| 07/07/08 Logiciels pré-installésOn tourne en rond Alors que les procès pour vente liée se multiplient, constructeurs et distributeurs d'ordinateurs refusent toujours de laisser le consommateur libre de ne pas acheter les logiciels préinstallés sur les machines. Le gouvernement pourrait passer outre leur opposition et légiférer.

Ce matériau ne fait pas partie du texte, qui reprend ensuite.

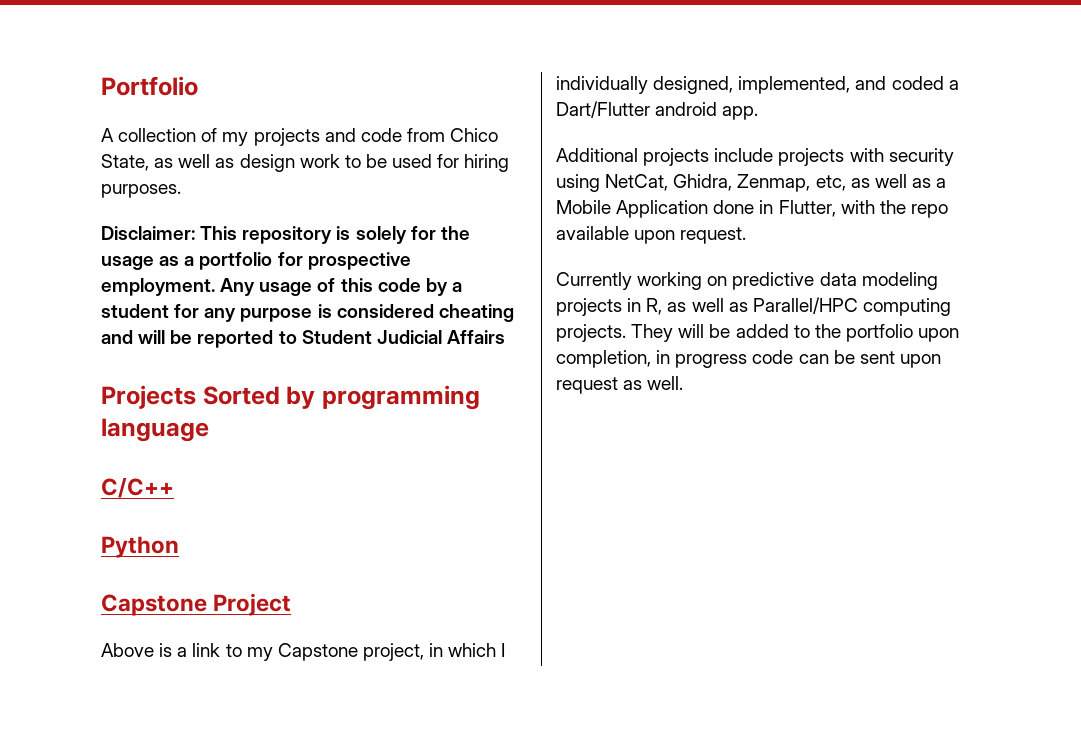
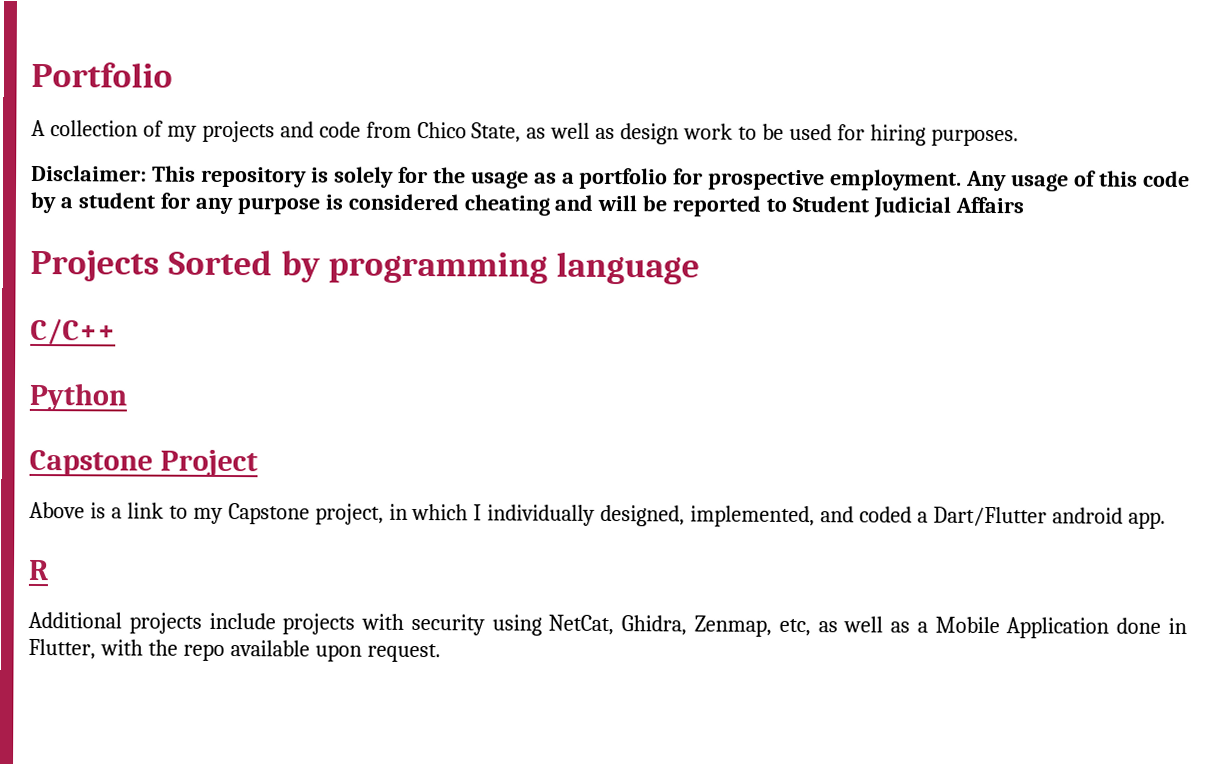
(759, 113) none -> [28,559,49,581] // R
[556,272,938,290] [556,297,951,316] [556,324,960,342] [556,350,941,368] [556,376,684,394] // Currently working on predictive data modeling projects in R, as well as Parallel/HPC computing projects. They will be added to the portfolio upon completion, in progress code can be sent upon request as well. -> (441, 653) none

Jeudi, dans les colonnes du « Parisien », Luc Chatel, secrétaire d'État à la consommation, s'est dit favorable à la possibilité de se faire rembourser le système d'exploitation préinstallé quand on achète un ordinateur. La nouvelle est plutôt réjouissante pour les consommateurs. Mais une réunion à la Direction générale de la concurrence, de la consommation et de la répression des fraudes (DGCCRF) entre les différents acteurs de ce dossier sensible, à laquelle participait l'UFC-Que Choisir, a montré que le chemin serait encore long. Les constructeurs (HP, Dell, Asus, Acer, etc.) et les principaux distributeurs (Fnac, Darty, Surcouf, etc.) ont en effet campé sur leurs positions, refusant catégoriquement de faire un pas en faveur du libre choix des consommateurs. Et ce malgré les nombreuses plaintes qu'ils reçoivent, non seulement d'adeptes des logiciels libres mais également de clients qui préféreraient s'équiper de Windows XP plutôt que de Windows Vista. La rencontre s'est donc avérée stérile. Remboursement ou désactivation
Deux propositions abouties étaient pourtant sur la table. La DGCCRF, soucieuse de trouver un compromis, a d'abord détaillé l'option consistant à faciliter la procédure de remboursement du système préinstallé, avec désactivation du logiciel à distance. L'autre solution s'articulerait autour du code d'activation du système d'exploitation, aujourd'hui collé sous l'ordinateur : la vignette pourrait être conçue de manière à se détacher facilement de la machine si, au moment de l'achat, le client souhaite renoncer aux logiciels. Dans les deux cas, il deviendrait impératif d'afficher le prix des logiciels pré-installés afin que le consommateur puisse se décider en connaissance de cause. Face à l'obstruction des fabricants d'ordinateurs et des distributeurs, Bruno Parent, directeur général de la DGCCRF, a évoqué la possibilité de passer par la loi. C'est dire si les autorités et le gouvernement sont désormais pressés de trouver une issue au problème. Il faut dire que les procès pour vente liée se multiplient devant les tribunaux de proximité, et que la récente décision de justice obligeant Darty à afficher le prix des logiciels préinstallés a fait monter la pression d'un cran. Le dossier sera rouvert dès la rentrée.